Copy the lines from the one containing "2. **Sell order**" through the one containing "All notable changes", swapping every "coin" for "token" and leaving everything else unchanged. Give only those lines.

> _RECORDS SUPPLIED_
========================================================================
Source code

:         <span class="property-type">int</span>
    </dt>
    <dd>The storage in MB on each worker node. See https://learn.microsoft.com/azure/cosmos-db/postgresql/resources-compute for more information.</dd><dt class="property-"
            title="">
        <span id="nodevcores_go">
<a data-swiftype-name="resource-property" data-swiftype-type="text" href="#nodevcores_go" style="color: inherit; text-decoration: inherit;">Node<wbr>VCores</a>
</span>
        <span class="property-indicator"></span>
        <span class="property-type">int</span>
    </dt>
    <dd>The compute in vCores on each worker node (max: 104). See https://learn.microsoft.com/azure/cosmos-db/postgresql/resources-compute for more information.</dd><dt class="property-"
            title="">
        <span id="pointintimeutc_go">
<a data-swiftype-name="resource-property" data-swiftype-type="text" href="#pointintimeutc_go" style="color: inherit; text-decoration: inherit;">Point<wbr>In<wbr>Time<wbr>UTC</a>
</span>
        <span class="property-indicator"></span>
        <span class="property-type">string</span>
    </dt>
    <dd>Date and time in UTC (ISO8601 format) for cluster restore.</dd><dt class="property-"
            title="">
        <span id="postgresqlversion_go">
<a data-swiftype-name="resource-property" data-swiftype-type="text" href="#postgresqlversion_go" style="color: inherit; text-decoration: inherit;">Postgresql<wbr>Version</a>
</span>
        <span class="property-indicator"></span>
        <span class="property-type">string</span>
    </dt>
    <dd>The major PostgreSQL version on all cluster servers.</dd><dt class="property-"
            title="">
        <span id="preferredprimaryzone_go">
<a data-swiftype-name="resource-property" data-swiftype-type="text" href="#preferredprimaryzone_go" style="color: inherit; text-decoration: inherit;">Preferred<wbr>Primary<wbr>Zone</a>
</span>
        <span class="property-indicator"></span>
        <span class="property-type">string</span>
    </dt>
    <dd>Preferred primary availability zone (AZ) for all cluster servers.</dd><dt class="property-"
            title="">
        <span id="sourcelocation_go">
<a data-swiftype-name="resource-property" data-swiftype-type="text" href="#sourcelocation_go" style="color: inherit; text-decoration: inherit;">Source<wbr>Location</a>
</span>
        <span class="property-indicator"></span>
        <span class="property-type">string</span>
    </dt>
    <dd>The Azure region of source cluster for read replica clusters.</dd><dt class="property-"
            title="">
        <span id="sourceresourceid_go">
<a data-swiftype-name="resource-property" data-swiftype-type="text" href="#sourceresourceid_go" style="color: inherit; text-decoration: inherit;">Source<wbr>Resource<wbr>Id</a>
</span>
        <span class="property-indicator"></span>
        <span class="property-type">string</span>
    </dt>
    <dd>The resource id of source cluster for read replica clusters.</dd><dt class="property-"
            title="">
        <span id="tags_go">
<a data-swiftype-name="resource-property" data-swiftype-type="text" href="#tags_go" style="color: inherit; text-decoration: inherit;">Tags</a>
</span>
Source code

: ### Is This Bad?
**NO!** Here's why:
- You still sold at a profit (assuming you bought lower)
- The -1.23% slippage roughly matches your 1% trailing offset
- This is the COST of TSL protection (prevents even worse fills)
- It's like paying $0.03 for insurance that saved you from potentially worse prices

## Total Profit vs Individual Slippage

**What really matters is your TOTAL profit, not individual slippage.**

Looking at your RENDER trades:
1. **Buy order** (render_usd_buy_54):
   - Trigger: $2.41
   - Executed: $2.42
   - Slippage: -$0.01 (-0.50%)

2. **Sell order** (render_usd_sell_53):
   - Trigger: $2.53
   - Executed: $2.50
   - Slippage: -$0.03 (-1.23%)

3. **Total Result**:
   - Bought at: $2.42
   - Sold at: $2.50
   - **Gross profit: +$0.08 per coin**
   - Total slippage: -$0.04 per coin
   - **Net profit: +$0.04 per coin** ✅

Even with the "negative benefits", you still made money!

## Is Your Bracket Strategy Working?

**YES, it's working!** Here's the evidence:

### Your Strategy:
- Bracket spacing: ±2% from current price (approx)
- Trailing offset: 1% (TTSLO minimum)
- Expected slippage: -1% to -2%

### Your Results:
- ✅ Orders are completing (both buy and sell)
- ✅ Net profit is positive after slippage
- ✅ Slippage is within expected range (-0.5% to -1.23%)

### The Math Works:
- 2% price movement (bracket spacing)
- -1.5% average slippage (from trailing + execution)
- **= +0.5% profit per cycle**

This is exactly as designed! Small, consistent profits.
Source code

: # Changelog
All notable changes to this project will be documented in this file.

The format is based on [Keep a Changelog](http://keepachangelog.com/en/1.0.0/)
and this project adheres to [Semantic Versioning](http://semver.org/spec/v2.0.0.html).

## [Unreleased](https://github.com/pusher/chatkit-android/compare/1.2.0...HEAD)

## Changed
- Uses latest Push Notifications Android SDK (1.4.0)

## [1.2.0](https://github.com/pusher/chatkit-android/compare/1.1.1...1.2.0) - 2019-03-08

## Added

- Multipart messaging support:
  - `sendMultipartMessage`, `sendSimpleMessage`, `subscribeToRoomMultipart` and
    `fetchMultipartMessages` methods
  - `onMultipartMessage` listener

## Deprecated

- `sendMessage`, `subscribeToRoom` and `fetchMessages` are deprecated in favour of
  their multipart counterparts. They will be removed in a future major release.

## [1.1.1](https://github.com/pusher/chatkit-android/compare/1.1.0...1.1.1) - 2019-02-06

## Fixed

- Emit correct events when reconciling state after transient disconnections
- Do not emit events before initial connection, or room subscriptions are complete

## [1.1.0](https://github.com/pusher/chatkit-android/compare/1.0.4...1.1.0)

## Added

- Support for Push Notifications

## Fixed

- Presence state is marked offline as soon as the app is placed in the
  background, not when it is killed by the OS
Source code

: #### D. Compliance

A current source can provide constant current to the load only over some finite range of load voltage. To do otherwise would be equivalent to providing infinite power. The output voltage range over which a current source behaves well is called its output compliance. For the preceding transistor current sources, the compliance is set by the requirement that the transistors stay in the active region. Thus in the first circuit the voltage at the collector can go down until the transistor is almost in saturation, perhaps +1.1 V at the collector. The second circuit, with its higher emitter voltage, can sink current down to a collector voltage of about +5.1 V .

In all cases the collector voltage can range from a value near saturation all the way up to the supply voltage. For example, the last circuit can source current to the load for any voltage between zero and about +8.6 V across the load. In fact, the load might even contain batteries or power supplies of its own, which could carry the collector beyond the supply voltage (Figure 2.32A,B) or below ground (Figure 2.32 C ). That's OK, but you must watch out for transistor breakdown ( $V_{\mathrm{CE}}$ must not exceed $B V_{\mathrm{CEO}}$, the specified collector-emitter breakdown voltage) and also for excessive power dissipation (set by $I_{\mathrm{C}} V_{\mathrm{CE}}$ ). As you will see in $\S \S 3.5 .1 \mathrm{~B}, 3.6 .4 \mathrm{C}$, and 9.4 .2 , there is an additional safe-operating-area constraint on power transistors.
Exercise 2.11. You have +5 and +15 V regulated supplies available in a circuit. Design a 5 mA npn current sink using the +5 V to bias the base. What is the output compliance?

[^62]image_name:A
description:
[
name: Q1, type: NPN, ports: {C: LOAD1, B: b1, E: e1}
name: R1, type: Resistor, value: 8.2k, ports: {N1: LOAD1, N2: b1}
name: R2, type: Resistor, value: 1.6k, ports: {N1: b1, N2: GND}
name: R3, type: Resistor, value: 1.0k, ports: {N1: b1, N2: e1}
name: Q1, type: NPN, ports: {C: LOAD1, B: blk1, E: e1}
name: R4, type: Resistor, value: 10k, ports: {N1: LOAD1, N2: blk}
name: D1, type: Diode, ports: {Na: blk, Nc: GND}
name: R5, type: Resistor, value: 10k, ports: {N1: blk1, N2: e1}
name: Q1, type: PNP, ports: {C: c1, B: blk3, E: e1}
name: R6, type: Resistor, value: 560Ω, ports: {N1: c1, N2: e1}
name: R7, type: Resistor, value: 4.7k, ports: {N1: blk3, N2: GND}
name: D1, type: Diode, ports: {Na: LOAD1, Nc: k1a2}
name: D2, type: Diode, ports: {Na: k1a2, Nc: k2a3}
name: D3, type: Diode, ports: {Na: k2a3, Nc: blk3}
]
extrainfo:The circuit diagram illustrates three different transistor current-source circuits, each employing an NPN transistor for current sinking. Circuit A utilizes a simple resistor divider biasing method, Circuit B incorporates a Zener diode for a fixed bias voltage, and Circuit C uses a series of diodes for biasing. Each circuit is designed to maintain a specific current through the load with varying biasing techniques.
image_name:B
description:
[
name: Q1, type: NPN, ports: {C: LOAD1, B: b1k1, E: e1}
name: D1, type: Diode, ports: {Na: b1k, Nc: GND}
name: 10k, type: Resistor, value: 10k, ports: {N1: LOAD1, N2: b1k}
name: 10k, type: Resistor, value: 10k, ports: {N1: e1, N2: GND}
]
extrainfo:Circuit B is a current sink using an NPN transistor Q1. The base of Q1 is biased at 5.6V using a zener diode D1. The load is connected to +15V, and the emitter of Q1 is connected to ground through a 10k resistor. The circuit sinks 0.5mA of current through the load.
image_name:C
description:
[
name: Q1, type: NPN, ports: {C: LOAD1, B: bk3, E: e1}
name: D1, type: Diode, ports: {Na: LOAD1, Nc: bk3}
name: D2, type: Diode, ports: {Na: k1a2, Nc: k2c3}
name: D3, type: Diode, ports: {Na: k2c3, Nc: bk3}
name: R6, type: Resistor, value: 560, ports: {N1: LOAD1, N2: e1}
========================================================================
> _RESULT FOR THIS EXERCISE_
2. **Sell order** (render_usd_sell_53):
   - Trigger: $2.53
   - Executed: $2.50
   - Slippage: -$0.03 (-1.23%)

3. **Total Result**:
   - Bought at: $2.42
   - Sold at: $2.50
   - **Gross profit: +$0.08 per token**
   - Total slippage: -$0.04 per token
   - **Net profit: +$0.04 per token** ✅

Even with the "negative benefits", you still made money!

## Is Your Bracket Strategy Working?

**YES, it's working!** Here's the evidence:

### Your Strategy:
- Bracket spacing: ±2% from current price (approx)
- Trailing offset: 1% (TTSLO minimum)
- Expected slippage: -1% to -2%

### Your Results:
- ✅ Orders are completing (both buy and sell)
- ✅ Net profit is positive after slippage
- ✅ Slippage is within expected range (-0.5% to -1.23%)

### The Math Works:
- 2% price movement (bracket spacing)
- -1.5% average slippage (from trailing + execution)
- **= +0.5% profit per cycle**

This is exactly as designed! Small, consistent profits.
Source code

: # Changelog
All notable changes to this project will be documented in this file.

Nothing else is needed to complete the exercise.